# Lights, camera, Lights?



## Dirty_Pond (Apr 26, 2009)

Hi All,

I have my 65gT ready to go. But I don't have any lights for tha aquarium yet. So can you guys guide me towards what kind of lighting i need. I am setting up a planted aquarium with (hopefully) lots of plants.

Thanks.

P.S. Currently the tank doesn't have any top on it either. Any ideas about that would be helpful. I am thinking of either plexiglass or glass sheets and the the lights on top of that for the time being before I can get enough time to actually build a real top.


----------



## Dirty_Pond (Apr 26, 2009)

That makes sense. But what about the lights themselves? 
My main issues is plants. I will probably be putting in fish sometime after my plants are well settled.


----------



## Oldman (May 25, 2009)

A lot depends on the plants that interest you. If you start with easy care plants and no CO2 or artificial fertilizers, a fixture that pushes in the vicinity of 100 to 130 watts would be a good choice. I picked up a T5HO that has 108 watts for a tank about that size. There are lots of places on line to get a light fixture but I got mine here.


----------



## Dirty_Pond (Apr 26, 2009)

Is there a cheaper alternative to these. Like getting similar lights from home depot ot lowe's or some where like that. I am short on money and just spent alot on getting all the basic equipment.

Also, I have been reading other posts and trying to understand what's up with the tmperature of the lights. Some people have been talking about 7K or 14K lights. What does that mean?

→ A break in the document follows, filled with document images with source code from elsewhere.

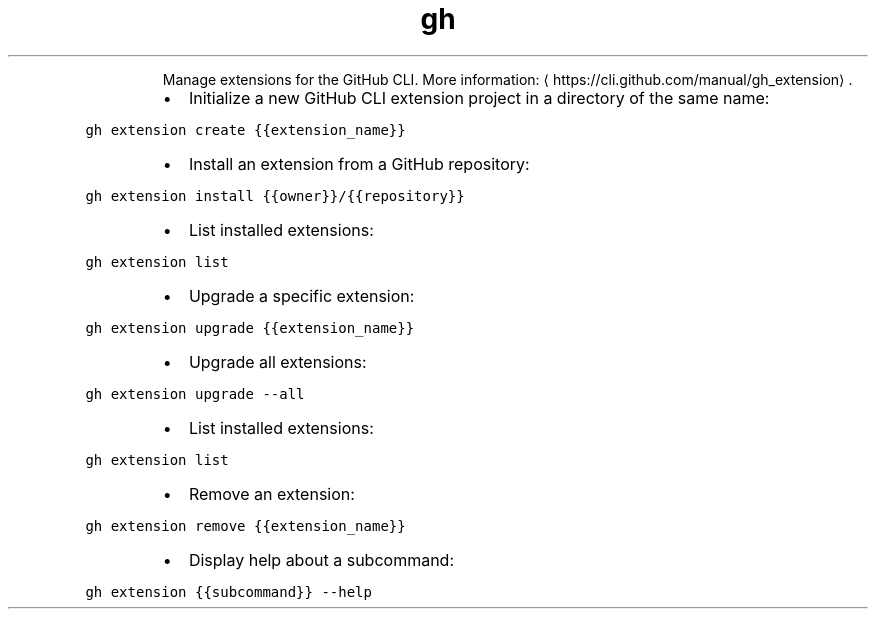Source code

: .TH gh extension
.PP
.RS
Manage extensions for the GitHub CLI.
More information: \[la]https://cli.github.com/manual/gh_extension\[ra]\&.
.RE
.RS
.IP \(bu 2
Initialize a new GitHub CLI extension project in a directory of the same name:
.RE
.PP
\fB\fCgh extension create {{extension_name}}\fR
.RS
.IP \(bu 2
Install an extension from a GitHub repository:
.RE
.PP
\fB\fCgh extension install {{owner}}/{{repository}}\fR
.RS
.IP \(bu 2
List installed extensions:
.RE
.PP
\fB\fCgh extension list\fR
.RS
.IP \(bu 2
Upgrade a specific extension:
.RE
.PP
\fB\fCgh extension upgrade {{extension_name}}\fR
.RS
.IP \(bu 2
Upgrade all extensions:
.RE
.PP
\fB\fCgh extension upgrade \-\-all\fR
.RS
.IP \(bu 2
List installed extensions:
.RE
.PP
\fB\fCgh extension list\fR
.RS
.IP \(bu 2
Remove an extension:
.RE
.PP
\fB\fCgh extension remove {{extension_name}}\fR
.RS
.IP \(bu 2
Display help about a subcommand:
.RE
.PP
\fB\fCgh extension {{subcommand}} \-\-help\fR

Also do I need the Halide lights also?

Sorry if these questions sound too basic. I am utterly new to this hobby and just don' want to make stupid mistakes by going at it without asking.


----------



## JIM (May 27, 2009)

*The light spectrum is just as important as wattage. Plants require a certain range of color, in the light to produce to their best. Thats why you see gro-light bulbs, You might take a look at lowes, etc. at a pendulum fixture and put a gro-light spot or flood in it.*


----------



## Oldman (May 25, 2009)

On a low light planted tank I have a 2 bulb electronic ballast fixture that I got from a home improvement center. It has 2 36 watt T-8 tubes and produces about as much light as 80 watts of T-12. I estimate that it only produces half as much light as my 108 watt T-5 although the wattage is well over half. The thinner tubes do put more light into the tank than the fatter tubes and are often more efficient when it comes to the amount of light they produce for reach watt. If you stay with low light plants, a shop fixture will work fine and will be just right for a 4 foot long tank. It will limit what plants you can grow but they will grow.


----------



## Dirty_Pond (Apr 26, 2009)

I am getting mix of low an high light plants


----------